Algo debe de tener Ibiza, que a Carlos Alcaraz le sienta tan bien. Serán el mar, las calas o el sol; tal vez las amistades o los secretos de la nocturnidad, quién sabe. El caso es que otra vez, segunda en Queen’s, el murciano (7-5 y 6-7(5) y 6-2 a Jiri Lehecka) posa reluciente y abrillanta un palmarés que recoge ya cinco títulos esta temporada y 21 en total, desmarcado ya de Carlos Moyà. Es el cuarto sobre hierba, por lo que iguala la marca de Rafael Nadal y Feliciano López, los dos españoles más condecorados hasta ahora sobre una superficie que el de El Palmar ha ido haciendo también suya. Venía de triunfar en París y mantiene la marcha en Londres, donde levita de nuevo el tenista serio, sobrio e imparable, a la par que fantástico, de esta primavera.

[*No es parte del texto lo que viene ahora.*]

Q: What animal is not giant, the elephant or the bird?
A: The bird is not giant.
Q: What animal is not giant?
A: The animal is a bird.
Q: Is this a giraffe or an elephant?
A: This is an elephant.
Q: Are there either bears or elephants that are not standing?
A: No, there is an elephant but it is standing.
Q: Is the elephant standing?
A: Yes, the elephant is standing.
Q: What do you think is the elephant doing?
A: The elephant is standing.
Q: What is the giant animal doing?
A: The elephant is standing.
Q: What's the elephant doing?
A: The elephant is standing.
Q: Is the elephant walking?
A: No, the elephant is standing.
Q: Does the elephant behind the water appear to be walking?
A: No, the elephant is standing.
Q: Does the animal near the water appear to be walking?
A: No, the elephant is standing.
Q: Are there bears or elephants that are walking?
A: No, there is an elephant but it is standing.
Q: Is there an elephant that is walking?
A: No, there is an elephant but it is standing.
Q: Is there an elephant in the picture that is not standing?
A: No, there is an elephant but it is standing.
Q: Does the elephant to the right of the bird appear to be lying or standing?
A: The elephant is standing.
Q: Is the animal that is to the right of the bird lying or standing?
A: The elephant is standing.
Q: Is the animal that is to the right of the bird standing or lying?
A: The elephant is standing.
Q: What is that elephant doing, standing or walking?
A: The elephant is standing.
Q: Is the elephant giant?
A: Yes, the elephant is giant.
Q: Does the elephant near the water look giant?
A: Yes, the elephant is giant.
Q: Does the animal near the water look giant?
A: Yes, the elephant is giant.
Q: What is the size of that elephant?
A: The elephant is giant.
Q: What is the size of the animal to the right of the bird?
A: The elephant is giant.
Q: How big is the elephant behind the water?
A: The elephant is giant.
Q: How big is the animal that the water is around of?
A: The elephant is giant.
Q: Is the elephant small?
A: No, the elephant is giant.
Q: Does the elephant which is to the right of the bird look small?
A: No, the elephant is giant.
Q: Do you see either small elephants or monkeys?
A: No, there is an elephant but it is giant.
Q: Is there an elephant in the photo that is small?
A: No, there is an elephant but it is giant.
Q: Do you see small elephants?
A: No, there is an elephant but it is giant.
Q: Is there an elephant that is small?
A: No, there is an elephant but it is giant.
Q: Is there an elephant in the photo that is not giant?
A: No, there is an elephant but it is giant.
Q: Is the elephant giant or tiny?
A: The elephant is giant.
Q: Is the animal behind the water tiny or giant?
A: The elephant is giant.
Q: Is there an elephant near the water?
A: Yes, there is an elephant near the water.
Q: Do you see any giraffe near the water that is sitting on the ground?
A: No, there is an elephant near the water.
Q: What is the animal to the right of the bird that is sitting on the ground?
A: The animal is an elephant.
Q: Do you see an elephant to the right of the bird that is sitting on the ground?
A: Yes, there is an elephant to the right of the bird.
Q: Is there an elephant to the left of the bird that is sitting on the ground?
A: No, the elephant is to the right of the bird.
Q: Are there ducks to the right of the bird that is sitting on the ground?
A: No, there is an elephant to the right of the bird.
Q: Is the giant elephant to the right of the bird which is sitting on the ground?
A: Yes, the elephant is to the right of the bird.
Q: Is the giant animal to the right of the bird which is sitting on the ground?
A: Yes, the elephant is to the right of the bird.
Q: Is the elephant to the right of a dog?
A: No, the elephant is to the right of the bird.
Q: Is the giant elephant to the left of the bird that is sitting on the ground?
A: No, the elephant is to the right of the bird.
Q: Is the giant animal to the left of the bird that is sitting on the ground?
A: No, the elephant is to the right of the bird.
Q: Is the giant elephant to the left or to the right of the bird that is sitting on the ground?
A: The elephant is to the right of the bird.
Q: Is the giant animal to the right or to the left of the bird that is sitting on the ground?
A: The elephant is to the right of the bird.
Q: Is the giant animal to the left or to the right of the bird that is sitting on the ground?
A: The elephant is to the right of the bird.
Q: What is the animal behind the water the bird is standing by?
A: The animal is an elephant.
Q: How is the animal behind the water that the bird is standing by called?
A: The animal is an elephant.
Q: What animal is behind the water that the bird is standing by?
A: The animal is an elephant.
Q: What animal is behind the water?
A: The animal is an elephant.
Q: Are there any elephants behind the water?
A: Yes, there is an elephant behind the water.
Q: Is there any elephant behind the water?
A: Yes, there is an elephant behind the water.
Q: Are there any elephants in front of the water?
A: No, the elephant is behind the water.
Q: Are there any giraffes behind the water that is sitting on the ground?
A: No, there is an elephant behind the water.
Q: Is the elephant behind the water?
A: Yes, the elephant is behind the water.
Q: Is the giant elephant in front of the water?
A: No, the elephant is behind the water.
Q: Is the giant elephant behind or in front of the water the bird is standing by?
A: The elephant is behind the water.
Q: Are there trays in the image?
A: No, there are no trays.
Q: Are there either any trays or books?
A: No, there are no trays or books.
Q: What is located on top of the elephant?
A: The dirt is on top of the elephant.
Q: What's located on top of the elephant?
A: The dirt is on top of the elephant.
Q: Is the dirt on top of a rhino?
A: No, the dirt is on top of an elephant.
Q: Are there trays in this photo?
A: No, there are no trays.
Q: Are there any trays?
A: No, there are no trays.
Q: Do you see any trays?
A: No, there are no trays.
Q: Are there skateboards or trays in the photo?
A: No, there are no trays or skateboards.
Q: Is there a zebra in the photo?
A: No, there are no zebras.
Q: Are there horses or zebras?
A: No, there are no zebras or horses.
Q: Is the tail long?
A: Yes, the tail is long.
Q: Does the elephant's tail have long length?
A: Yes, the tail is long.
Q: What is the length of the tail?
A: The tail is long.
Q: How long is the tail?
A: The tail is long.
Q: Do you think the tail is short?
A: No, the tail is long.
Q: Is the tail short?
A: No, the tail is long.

A escasos días de Wimbledon, a partir del día 30, el campeón refuerza la impresión de que él es el hombre a batir, el eje de hoy día; también sobre el verde, marco esta última semana de un trayecto irreprochable, en línea recta, con los alardes necesarios y las ideas muy claras. La compensación exacta: ni excesos ni defectos. Un equilibrio demoledor. Elucubra el mundo sobre hasta dónde podría llegar de competir siempre así, un misterio. Quizá no sea esta su verdadera naturaleza. O tal vez sí. Él mismo lo decidirá. El caso es que Alcaraz, 22 años, es el que más torneos (5) y partidos (42) ha ganado esta temporada, y aterrizará en el All England Club con otro premio bajo el brazo y un balance de 26 triunfos y una sola derrota desde abril.